A Large Deviations Perspective on Policy Gradient Algorithms

Wouter Jongeneel,Daniel Kuhn,Mengmeng Li
2024-06-03
Abstract:Motivated by policy gradient methods in the context of reinforcement learning, we identify a large deviation rate function for the iterates generated by stochastic gradient descent for possibly non-convex objectives satisfying a Polyak-Łojasiewicz condition. Leveraging the contraction principle from large deviations theory, we illustrate the potential of this result by showing how convergence properties of policy gradient with a softmax parametrization and an entropy regularized objective can be naturally extended to a wide spectrum of other policy parametrizations.
Optimization and Control,Machine Learning
What problem does this paper attempt to address?

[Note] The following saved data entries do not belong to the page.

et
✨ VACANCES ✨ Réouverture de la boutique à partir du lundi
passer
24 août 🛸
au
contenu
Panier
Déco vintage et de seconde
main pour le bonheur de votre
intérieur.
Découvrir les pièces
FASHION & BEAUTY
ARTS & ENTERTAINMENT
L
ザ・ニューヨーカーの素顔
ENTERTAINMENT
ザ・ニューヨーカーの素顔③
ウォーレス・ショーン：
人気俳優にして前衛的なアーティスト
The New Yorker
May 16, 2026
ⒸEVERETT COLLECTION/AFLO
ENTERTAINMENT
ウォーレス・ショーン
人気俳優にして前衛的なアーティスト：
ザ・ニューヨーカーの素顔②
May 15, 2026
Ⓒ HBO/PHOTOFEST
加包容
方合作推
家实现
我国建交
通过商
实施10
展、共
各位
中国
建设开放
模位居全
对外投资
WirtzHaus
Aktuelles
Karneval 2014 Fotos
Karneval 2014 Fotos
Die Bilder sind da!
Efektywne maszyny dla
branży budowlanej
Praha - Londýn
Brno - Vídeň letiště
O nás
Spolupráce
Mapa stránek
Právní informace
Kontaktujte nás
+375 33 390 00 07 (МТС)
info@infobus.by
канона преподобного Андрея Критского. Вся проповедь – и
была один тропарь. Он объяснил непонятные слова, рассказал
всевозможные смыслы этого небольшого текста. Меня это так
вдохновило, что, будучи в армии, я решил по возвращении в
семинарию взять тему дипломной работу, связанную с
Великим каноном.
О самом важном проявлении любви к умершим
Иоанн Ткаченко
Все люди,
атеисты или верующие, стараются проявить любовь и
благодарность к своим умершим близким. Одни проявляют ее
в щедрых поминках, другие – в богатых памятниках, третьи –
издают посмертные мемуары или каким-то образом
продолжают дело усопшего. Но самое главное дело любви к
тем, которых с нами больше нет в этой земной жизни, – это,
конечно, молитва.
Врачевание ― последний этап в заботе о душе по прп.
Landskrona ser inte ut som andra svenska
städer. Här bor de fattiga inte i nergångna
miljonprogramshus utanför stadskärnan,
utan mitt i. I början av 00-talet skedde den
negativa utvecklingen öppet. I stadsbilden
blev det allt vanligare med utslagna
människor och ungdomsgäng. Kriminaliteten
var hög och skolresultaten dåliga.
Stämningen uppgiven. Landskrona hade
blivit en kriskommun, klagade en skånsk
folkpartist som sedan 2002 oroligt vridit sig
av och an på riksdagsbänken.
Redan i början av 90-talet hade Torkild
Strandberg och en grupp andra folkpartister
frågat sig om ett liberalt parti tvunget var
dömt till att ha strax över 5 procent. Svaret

This paper mainly discusses the large deviation perspective of policy gradient algorithms in reinforcement learning. The authors identify a large deviation rate function generated by stochastic gradient descent iterations under the nonconvex objective that satisfies the Polyak-Łojasiewicz condition. By utilizing the contraction principle of large deviations theory, they demonstrate how to naturally extend the convergence properties of softmax parameterization and entropy regularized policy gradient algorithms to a wider range of other policy parameterizations. The paper points out that although policy gradient methods are widely used in reinforcement learning, the understanding of their global convergence is relatively late. Current analysis usually focuses on suboptimality under expectations while neglecting the impact of different parameterizations on convergence behavior. Therefore, the aim of the paper is to determine the sharp convergence rate in a probabilistic sense and provide a unified framework for understanding the performance under different policy parameterizations. The main contributions of the paper include: 1. Providing a lower bound for the iteration of softmax policy gradient algorithm with entropy regularization objective with high probability. 2. Establishing a large deviation rate for a series of table policy parameterizations using the contraction principle. 3. Providing an upper bound for large deviations that satisfy the PL condition in stochastic gradient descent, which is an independent point of interest. The paper also introduces the background of Markov Decision Processes (MDPs) and entropy regularization in reinforcement learning. It presents a preliminary exponential convergence probability bound for the value function and demonstrates a large deviation upper bound applicable to policy gradient iterations under non-uniform Polyak-Łojasiewicz conditions. Lastly, the paper discusses the possibility of generalizing from softmax parameterization to a wider parameterization family, providing high probability exponential convergence rates for existing and new parameterizations.